Thanks to Bernd & Bruce for the heads-up.

Is Chilango's result (the only one I've seen linked so far) likely to be typical in terms of production run-time - i.e. 5.4 times S5RI run-time, in his estimation? (I stress production run-time, since it looks as if it still has a lot of debug output).

If so, you might like to consider whether 14 days is still the appropriate deadline: my Celeron, allowing for its current 50% share with SETI, would take about 17 days pro-rata. Not that the project should be run for the benefit of one superannuated cruncher, of course!

Our goal is run times in the range from 6 to 24 hours. Note that some optimization is expected in the future so the apps will get faster.

Cheers,
Bruce

I'm getting an estimate of 37+ hours to do the one I just received today. I think my average turnaround (distorted by some outages) was around 4 days for WU that were estimated to take 11-13 hours, so this should be interesting.

Donald A. Tevault
Donald A. Tevault
Joined: 17 Feb 06
Posts: 439
Credit: 73516529
RAC: 0

RE: I just tried something.

Message 62156 in response to message 62147

Quote:

I just tried something. This is on an IBM x360, four 1.9Ghz HT MP Xeons 512 L2 and 1024 L3 cache, 2GB of ECC DDR2100 ChipKill.

Turned off HT, watched the time to completion rise as it had been with HT on. I then set processor affinity for each WU and noticed that the rate of climb started to fall off, by 12sec per 1 minute of run time. These 4 WU's are between 4% and 15% done.

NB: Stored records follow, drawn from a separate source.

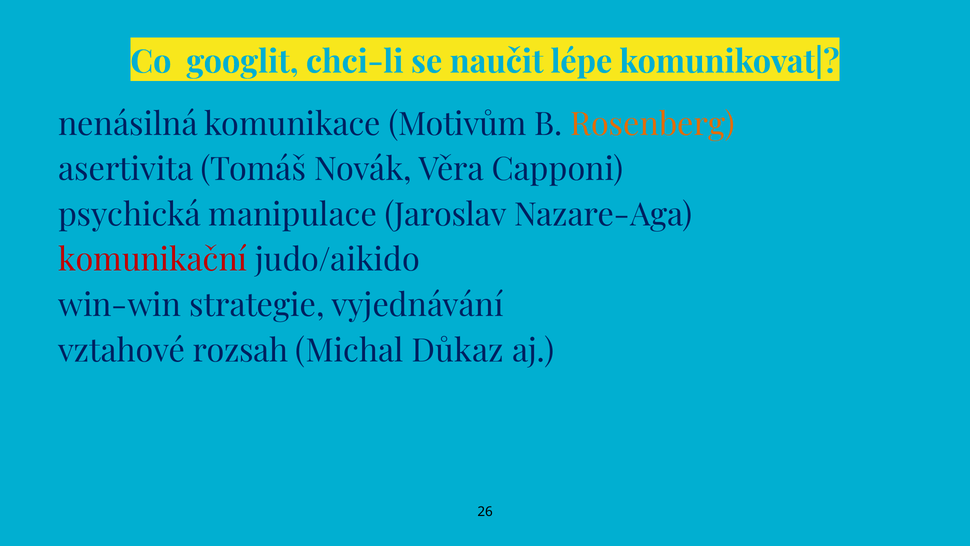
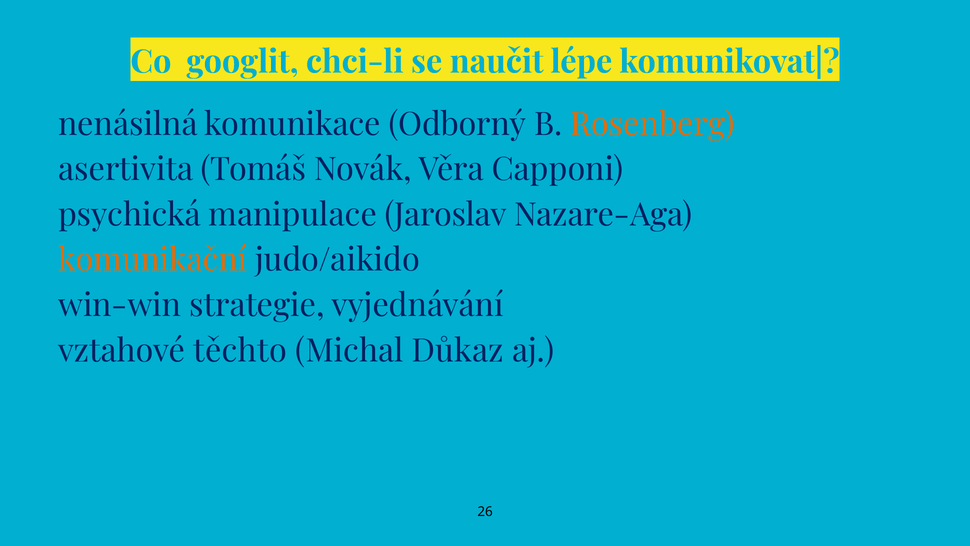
Motivům: Motivům -> Odborný
komunikační colour: red -> orange
rozsah: rozsah -> těchto
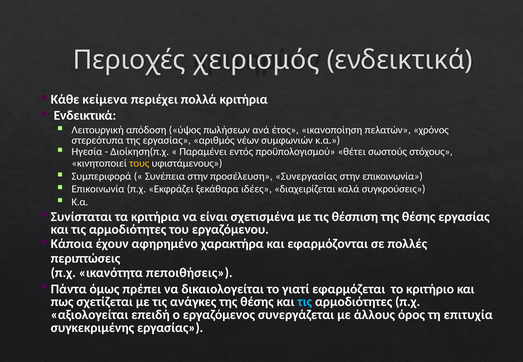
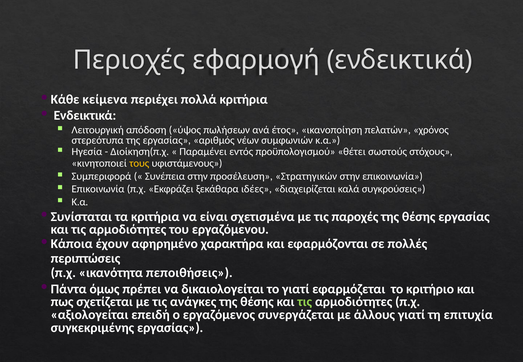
χειρισμός: χειρισμός -> εφαρμογή
Συνεργασίας: Συνεργασίας -> Στρατηγικών
θέσπιση: θέσπιση -> παροχές
τις at (305, 302) colour: light blue -> light green
άλλους όρος: όρος -> γιατί
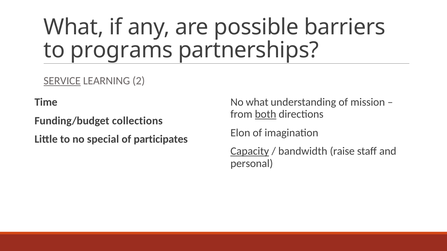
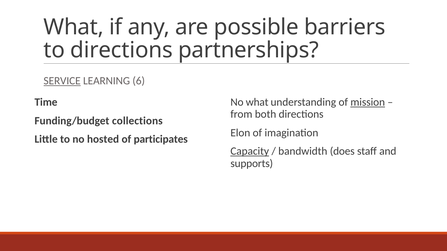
to programs: programs -> directions
2: 2 -> 6
mission underline: none -> present
both underline: present -> none
special: special -> hosted
raise: raise -> does
personal: personal -> supports
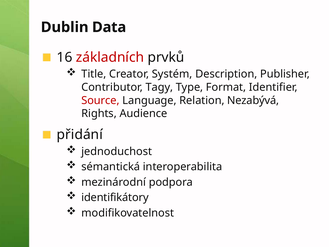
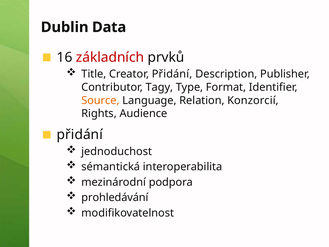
Creator Systém: Systém -> Přidání
Source colour: red -> orange
Nezabývá: Nezabývá -> Konzorcií
identifikátory: identifikátory -> prohledávání
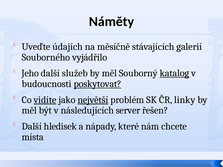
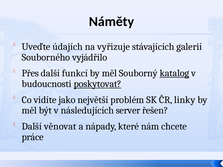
měsíčně: měsíčně -> vyřizuje
Jeho: Jeho -> Přes
služeb: služeb -> funkcí
vidíte underline: present -> none
největší underline: present -> none
hledisek: hledisek -> věnovat
místa: místa -> práce
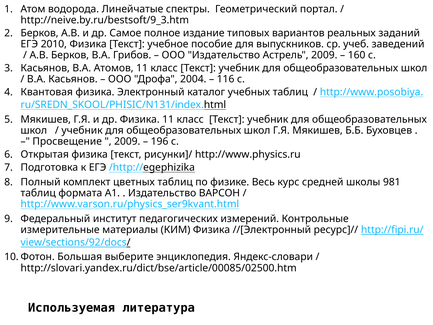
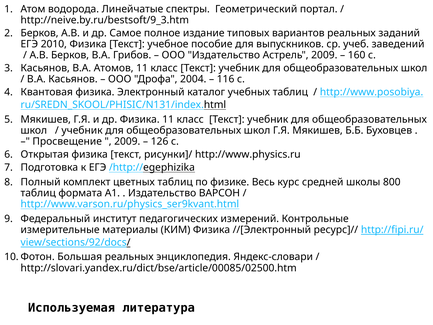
196: 196 -> 126
981: 981 -> 800
Большая выберите: выберите -> реальных
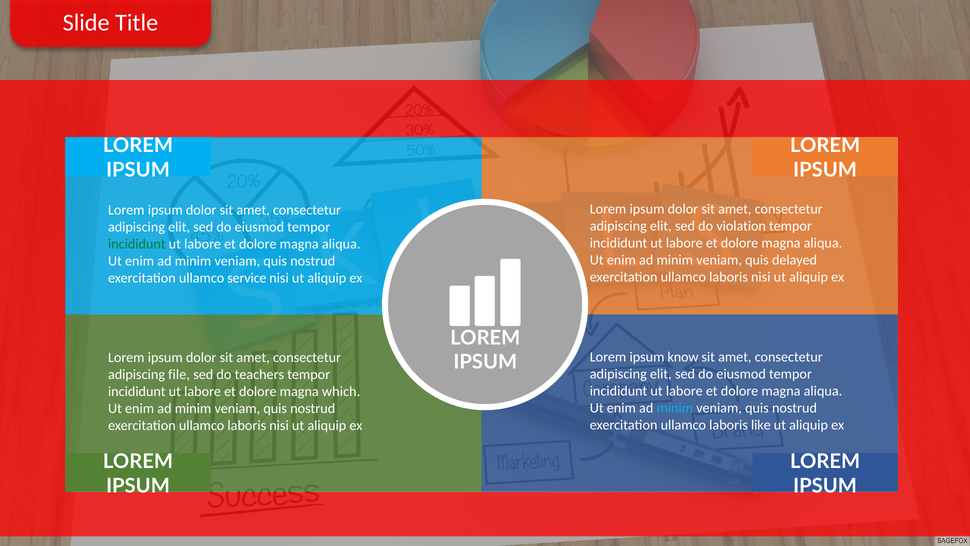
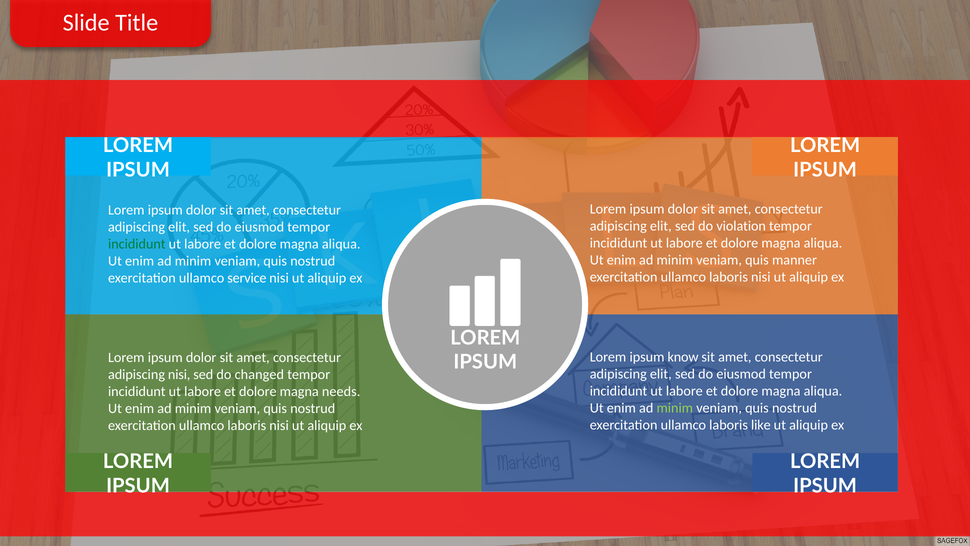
delayed: delayed -> manner
adipiscing file: file -> nisi
teachers: teachers -> changed
which: which -> needs
minim at (675, 408) colour: light blue -> light green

Anyone with an SMP box give it a try and see if you come up with the same kind of results.

Actually, that's not too surprising. HyperThreading can help speed up server applications, but it can slow down most other applications. So, for desktop use, you're probably better off with HyperThreading turned off.

Odysseus
Odysseus
Joined: 17 Dec 05
Posts: 372
Credit: 20566232
RAC: 6057

RE: Deadlines aren't

Message 62157 in response to message 62154

Quote:
Deadlines aren't changing. I'm now getting a 149 hour item, still two weeks.


That’s another story, then. While it’s my impression that adjusting deadlines is a fairly simple tweak to the severs; perhaps they just haven’t got around to it yet. This project has a history of being pretty accommodating to slower systems (witness the tendency for them to be sent shorter tasks in the previous run), so I doubt that setting will remain miscalibrated for long.

M. Schmitt
M. Schmitt
Joined: 27 Jun 05
Posts: 478
Credit: 15872262
RAC: 0

My Celeron 433 got an extra

My Celeron 433 got an extra long unit(243.10 Hz) that is supposed to take 9d 8h 47m 19s to complete. *lol*
And yes, I know there are much shorter units. But don't forget the people who crunch for more than one project. They may face serious problems with the current deadline.

cu,
Michael

Jim Bailey
Jim Bailey
Joined: 31 Aug 05
Posts: 91
Credit: 1452829
RAC: 0

RE: Actually, that's not

Message 62159 in response to message 62156

Quote:

Actually, that's not too surprising. HyperThreading can help speed up server applications, but it can slow down most other applications. So, for desktop use, you're probably better off with HyperThreading turned off.

This box was doing 18-18.5 S5R1's a day with HT on. It did about 1 less with HT off.